The Intersection of Science and Art
A selection of images created using electron microscopic magnification.

The images that follow were created by researchers and students working in Drexel’s Centralized Research Facilities, using electron microscopes that can achieve magnifications that would scale a grain of sand up to the size of a football stadium. The images, taken at the nano-scale, do not actually have any color; the colorization here was added by Drexel researchers for dramatic effect, creating images that live at the peculiar intersection of science and art.


PHOTO 1: Babak_Anasori

MAX Phase Research Group (Michel W. Barsoum)
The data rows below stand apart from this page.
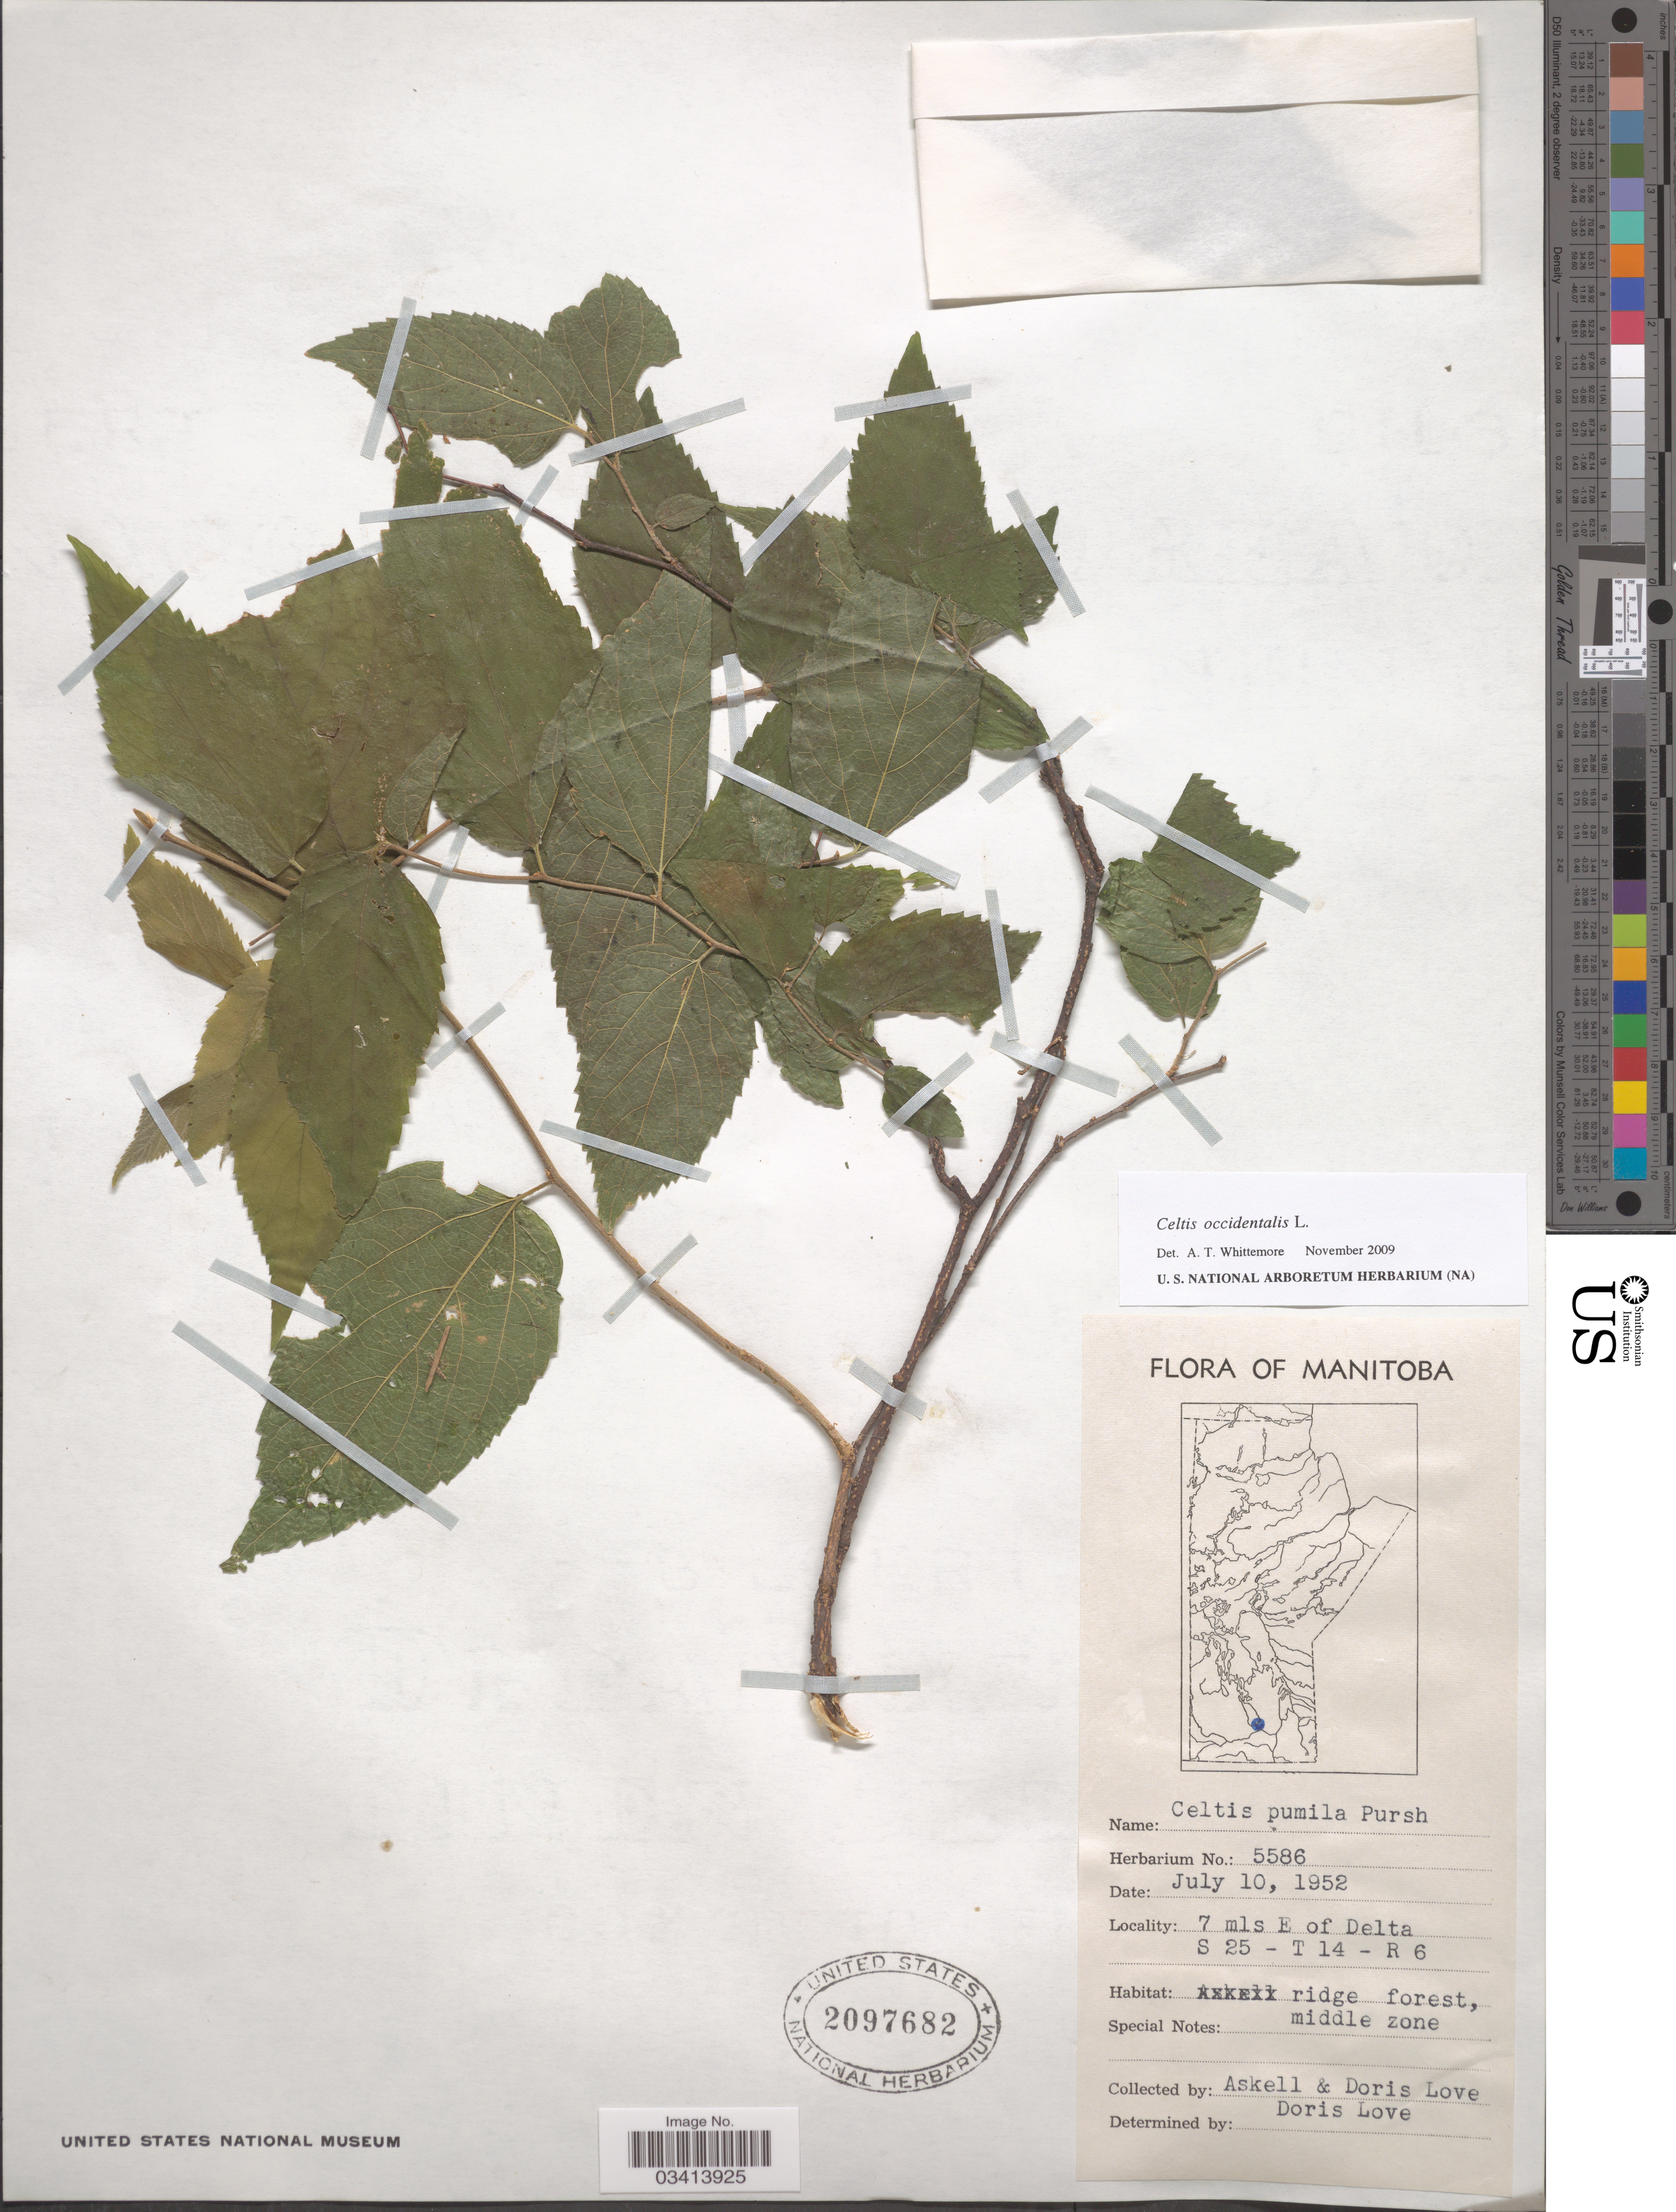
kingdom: Plantae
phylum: Tracheophyta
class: Magnoliopsida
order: Rosales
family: Cannabaceae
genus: Celtis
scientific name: Celtis occidentalis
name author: L.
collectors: Á. Löve & D. Löve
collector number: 5586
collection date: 1952-07-10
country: Canada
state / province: Manitoba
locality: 7 mls E of Delta S 25 - T 14 - R 6.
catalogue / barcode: US 2097682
Fractured surface of a nanocrystalline magnesium matrix composite reinforced with Ti2AlC. A Ti2AlC grain kinked several times during fracture to form a “dragon.” The width of image is 3µm.

PHOTO 2: Jessica_Schiffman

Natural Polymer and Photonics Lab (Caroline Schauer)
Zeiss Supra 50VP SEM, CRF

Fanglike structures that make up a squid tentacle. Each small “mouth” is 400µm in diameter.

PHOTO 3: Min_Heon_and_Boris_Dyatkin

Nanomaterials Group (Yury Gogotsi)
Zeiss Supra 50VP SEM, CRF

Carbon nanotubes in free-standing macroscale sheets (one of a few promising approaches for electric energy storage).

PHOTO 4: Jennifer_S._Atchison

Natural Polymer and Photonics Lab (Caroline Schauer)
Amray 1850 FE, in the MesoMaterials Laboratory

Silicon nanocones grown in a chemical vapor deposition chamber. Tapered semiconductor nanowires have applications in solar cells, antireflective coatings and Li-ion batteries.